• _Source text_

* * *

Changeset 777 for trunk/yat/statistics/Fisher.h

Timestamp:

Mar 4, 2007, 1:34:17 PM (16 years ago)

Author:

Peter

Message:

Changed Fisher interface dramatically. No longer inherited from Score. Removed several functions since they encourage inappropriate usage. Removed support for weights. refs #101

File:

• trunk/yat/statistics/Fisher.h (modified) (5 diffs)

trunk/yat/statistics/Fisher.h

@@ -69 +69 @@
   */
   
-  class Fisher : public Score
+  class Fisher
   {
   
@@ -76 +76 @@
     /// Default Constructor.
     ///
-    Fisher(bool absolute=true);
+    Fisher(void);
 
     ///
     /// Destructor 
     ///
-    virtual ~Fisher(void) {};
+    virtual ~Fisher(void);
          
     
@@ -89 +89 @@
     double Chi2(void) const;
 
-    ///
-    /// Calculates the expected values under the null hypothesis.
-    /// a' = (a+c)(a+b)/(a+b+c+d)
-    ///
+    /**
+       Calculates the expected values under the null hypothesis.
+       \f$ a' = \frac{(a+c)(a+b)}{a+b+c+d} \f$,
+       \f$ b' = \frac{(a+b)(b+d)}{a+b+c+d} \f$,
+       \f$ c' = \frac{(a+c)(c+d)}{a+b+c+d} \f$,
+       \f$ d' = \frac{(b+d)(c+d)}{a+b+c+d} \f$,
+    */
     void expected(double& a, double& b, double& c, double& d) const;
 
     ///
-    /// minimum_size is the threshold for when the p-value calculation
-    /// is performed using a Chi2 approximation.
+    /// If all elements in table is at least minimum_size(), a Chi2
+    /// approximation is used for p-value calculation.
     ///
     /// @return reference to minimum_size
@@ -104 +107 @@
 
     ///
-    /// If absolute, the p-value is the two-sided p-value. If all
-    /// elements in table is at least minimum_size, a Chi2
+    /// If all elements in table is at least minimum_size(), a Chi2
+    /// approximation is used for p-value calculation.
+    ///
+    /// @return const reference to minimum_size
+    ///
+    const u_int& minimum_size(void) const;
+
+    ///
+    /// If oddsratio is larger than unity, two-sided p-value is equal
+    /// to 2*p_value_one_sided(). If oddsratio is smaller than unity
+    /// two-sided p-value is equal to 2*(1-p_value_one_sided()). If
+    /// oddsratio is unity two-sided p-value is equal to unity.
+    ///
+    /// If all elements in table is at least minimum_size(), a Chi2
     /// approximation is used.
     ///
-    /// @return p-value
-    ///
-    /// @note in weighted case, approximation Chi2 is always used.
+    /// @return 2-sided p-value
     ///
     double p_value() const;
     
     ///
-    /// Function calculating score from 2x2 table for which the
-    /// elements are calculated as follows \n
-    /// target.binary(i) sample i in group a or c otherwise in b or d
-    /// \f$ value(i) > \f$ value_cutoff() sample i in group a or b
-    /// otherwise c or d\n
+    /// One-sided p-value is probability to get larger (or equal) oddsratio.

* * *

• _Data_
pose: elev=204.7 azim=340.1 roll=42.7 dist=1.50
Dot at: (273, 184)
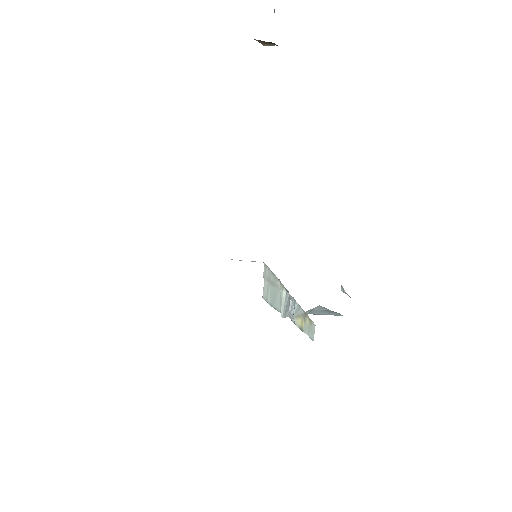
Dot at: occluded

* * *

• _Directive_
Please answer these from the Fisher.h changeset:
(a) Who is listed as the author?
(b) Which class does Fisher no longer inherit from?
(c) When the odds ratio is unity, what does the two-sided p-value equal?
The material is separate from the Fisher.h changeset.

• _Task answer_
(a) Peter
(b) Score
(c) Unity